WHAT IS REQUIRED:
A verbatim copy of every record is required, and no pictures should be included.

── DATA LISTING

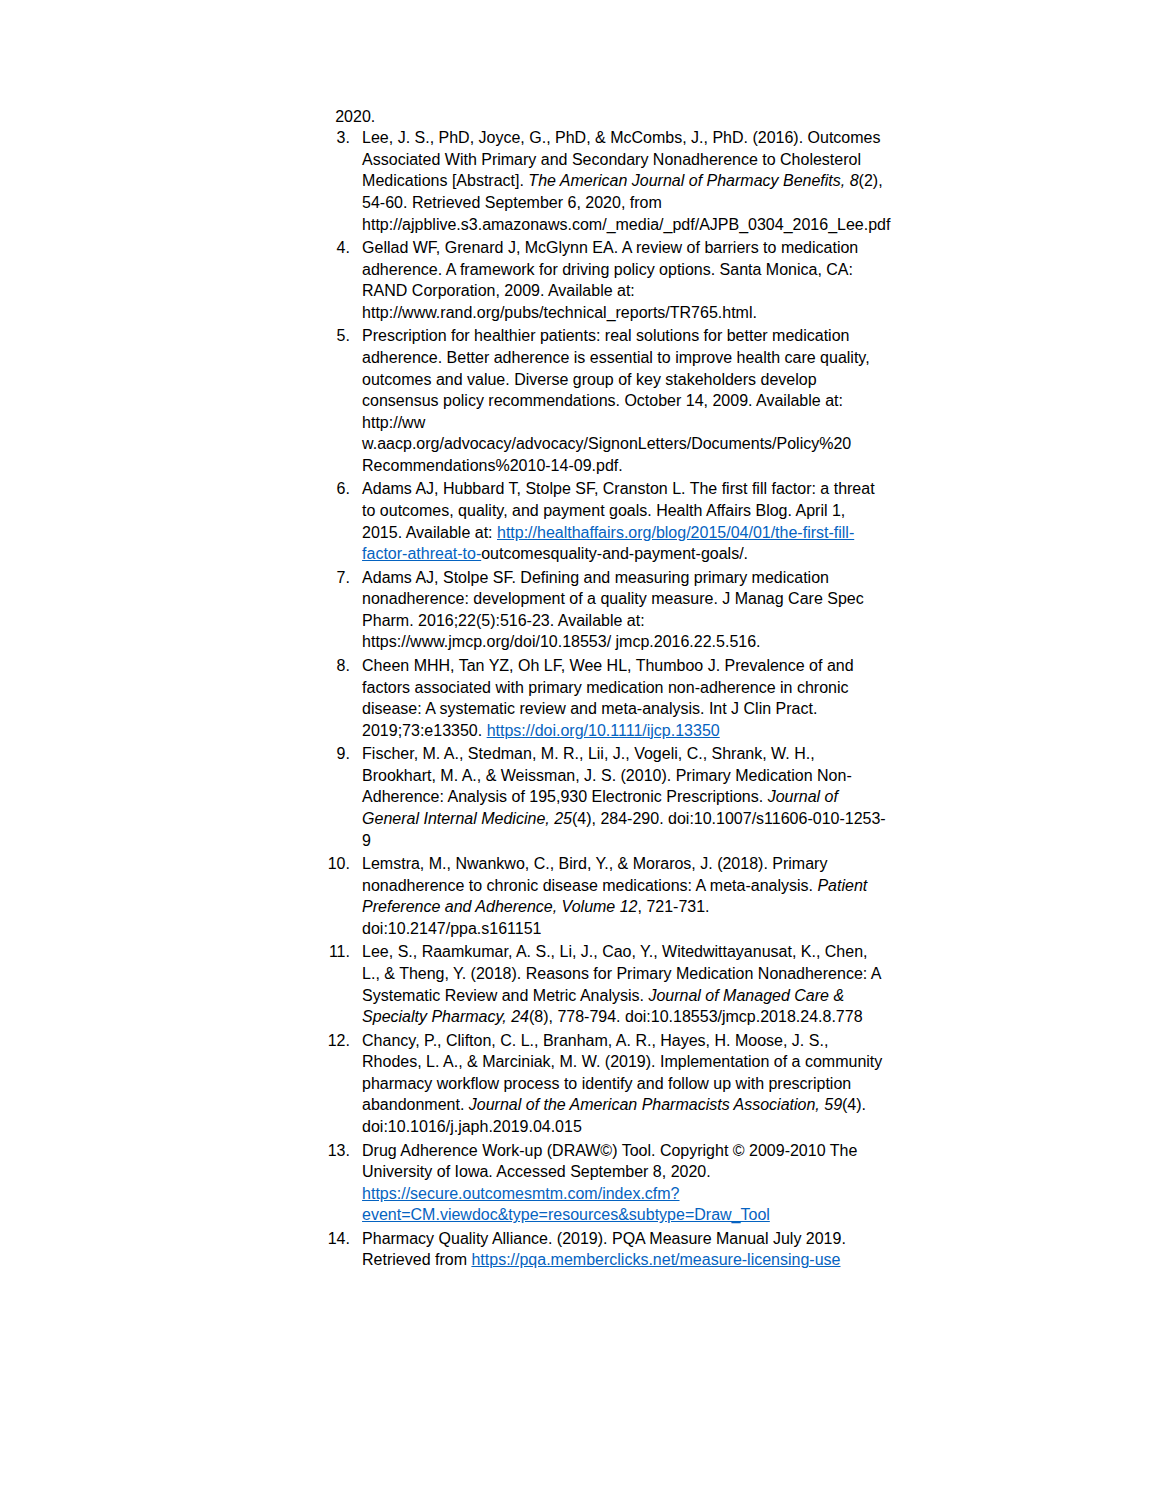2020.
Lee, J. S., PhD, Joyce, G., PhD, & McCombs, J., PhD. (2016). Outcomes Associated With Primary and Secondary Nonadherence to Cholesterol Medications [Abstract]. The American Journal of Pharmacy Benefits, 8(2), 54-60. Retrieved September 6, 2020, from http://ajpblive.s3.amazonaws.com/_media/_pdf/AJPB_0304_2016_Lee.pdf
Gellad WF, Grenard J, McGlynn EA. A review of barriers to medication adherence. A framework for driving policy options. Santa Monica, CA: RAND Corporation, 2009. Available at: http://www.rand.org/pubs/technical_reports/TR765.html.
Prescription for healthier patients: real solutions for better medication adherence. Better adherence is essential to improve health care quality, outcomes and value. Diverse group of key stakeholders develop consensus policy recommendations. October 14, 2009. Available at: http://ww​w.aacp.org/advocacy/advocacy/SignonLetters/Documents/Policy%20 Recommendations%2010-14-09.pdf.
Adams AJ, Hubbard T, Stolpe SF, Cranston L. The first fill factor: a threat to outcomes, quality, and payment goals. Health Affairs Blog. April 1, 2015. Available at: http://healthaffairs.org/blog/2015/04/01/the-first-fill-factor-athreat-to-outcomesquality-and-payment-goals/.
Adams AJ, Stolpe SF. Defining and measuring primary medication nonadherence: development of a quality measure. J Manag Care Spec Pharm. 2016;22(5):516-23. Available at: https://www.jmcp.org/doi/10.18553/ jmcp.2016.22.5.516.
Cheen MHH, Tan YZ, Oh LF, Wee HL, Thumboo J. Prevalence of and factors associated with primary medication non-adherence in chronic disease: A systematic review and meta-analysis. Int J Clin Pract. 2019;73:e13350. https://doi.org/10.1111/ijcp.13350
Fischer, M. A., Stedman, M. R., Lii, J., Vogeli, C., Shrank, W. H., Brookhart, M. A., & Weissman, J. S. (2010). Primary Medication Non-Adherence: Analysis of 195,930 Electronic Prescriptions. Journal of General Internal Medicine, 25(4), 284-290. doi:10.1007/s11606-010-1253-9
Lemstra, M., Nwankwo, C., Bird, Y., & Moraros, J. (2018). Primary nonadherence to chronic disease medications: A meta-analysis. Patient Preference and Adherence, Volume 12, 721-731. doi:10.2147/ppa.s161151
Lee, S., Raamkumar, A. S., Li, J., Cao, Y., Witedwittayanusat, K., Chen, L., & Theng, Y. (2018). Reasons for Primary Medication Nonadherence: A Systematic Review and Metric Analysis. Journal of Managed Care & Specialty Pharmacy, 24(8), 778-794. doi:10.18553/jmcp.2018.24.8.778
Chancy, P., Clifton, C. L., Branham, A. R., Hayes, H. Moose, J. S., Rhodes, L. A., & Marciniak, M. W. (2019). Implementation of a community pharmacy workflow process to identify and follow up with prescription abandonment. Journal of the American Pharmacists Association, 59(4). doi:10.1016/j.japh.2019.04.015
Drug Adherence Work-up (DRAW©) Tool. Copyright © 2009-2010 The University of Iowa. Accessed September 8, 2020. https://secure.outcomesmtm.com/index.cfm?event=CM.viewdoc&type=resources&subtype=Draw_Tool
Pharmacy Quality Alliance. (2019). PQA Measure Manual July 2019. Retrieved from https://pqa.memberclicks.net/measure-licensing-use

────

COMPLETED TASK:
2020.
Lee, J. S., PhD, Joyce, G., PhD, & McCombs, J., PhD. (2016). Outcomes Associated With Primary and Secondary Nonadherence to Cholesterol Medications [Abstract]. The American Journal of Pharmacy Benefits, 8(2), 54-60. Retrieved September 6, 2020, from http://ajpblive.s3.amazonaws.com/_media/_pdf/AJPB_0304_2016_Lee.pdf
Gellad WF, Grenard J, McGlynn EA. A review of barriers to medication adherence. A framework for driving policy options. Santa Monica, CA: RAND Corporation, 2009. Available at: http://www.rand.org/pubs/technical_reports/TR765.html.
Prescription for healthier patients: real solutions for better medication adherence. Better adherence is essential to improve health care quality, outcomes and value. Diverse group of key stakeholders develop consensus policy recommendations. October 14, 2009. Available at: http://ww​w.aacp.org/advocacy/advocacy/SignonLetters/Documents/Policy%20 Recommendations%2010-14-09.pdf.
Adams AJ, Hubbard T, Stolpe SF, Cranston L. The first fill factor: a threat to outcomes, quality, and payment goals. Health Affairs Blog. April 1, 2015. Available at: http://healthaffairs.org/blog/2015/04/01/the-first-fill-factor-athreat-to-outcomesquality-and-payment-goals/.
Adams AJ, Stolpe SF. Defining and measuring primary medication nonadherence: development of a quality measure. J Manag Care Spec Pharm. 2016;22(5):516-23. Available at: https://www.jmcp.org/doi/10.18553/ jmcp.2016.22.5.516.
Cheen MHH, Tan YZ, Oh LF, Wee HL, Thumboo J. Prevalence of and factors associated with primary medication non-adherence in chronic disease: A systematic review and meta-analysis. Int J Clin Pract. 2019;73:e13350. https://doi.org/10.1111/ijcp.13350
Fischer, M. A., Stedman, M. R., Lii, J., Vogeli, C., Shrank, W. H., Brookhart, M. A., & Weissman, J. S. (2010). Primary Medication Non-Adherence: Analysis of 195,930 Electronic Prescriptions. Journal of General Internal Medicine, 25(4), 284-290. doi:10.1007/s11606-010-1253-9
Lemstra, M., Nwankwo, C., Bird, Y., & Moraros, J. (2018). Primary nonadherence to chronic disease medications: A meta-analysis. Patient Preference and Adherence, Volume 12, 721-731. doi:10.2147/ppa.s161151
Lee, S., Raamkumar, A. S., Li, J., Cao, Y., Witedwittayanusat, K., Chen, L., & Theng, Y. (2018). Reasons for Primary Medication Nonadherence: A Systematic Review and Metric Analysis. Journal of Managed Care & Specialty Pharmacy, 24(8), 778-794. doi:10.18553/jmcp.2018.24.8.778
Chancy, P., Clifton, C. L., Branham, A. R., Hayes, H. Moose, J. S., Rhodes, L. A., & Marciniak, M. W. (2019). Implementation of a community pharmacy workflow process to identify and follow up with prescription abandonment. Journal of the American Pharmacists Association, 59(4). doi:10.1016/j.japh.2019.04.015
Drug Adherence Work-up (DRAW©) Tool. Copyright © 2009-2010 The University of Iowa. Accessed September 8, 2020. https://secure.outcomesmtm.com/index.cfm?event=CM.viewdoc&type=resources&subtype=Draw_Tool
Pharmacy Quality Alliance. (2019). PQA Measure Manual July 2019. Retrieved from https://pqa.memberclicks.net/measure-licensing-use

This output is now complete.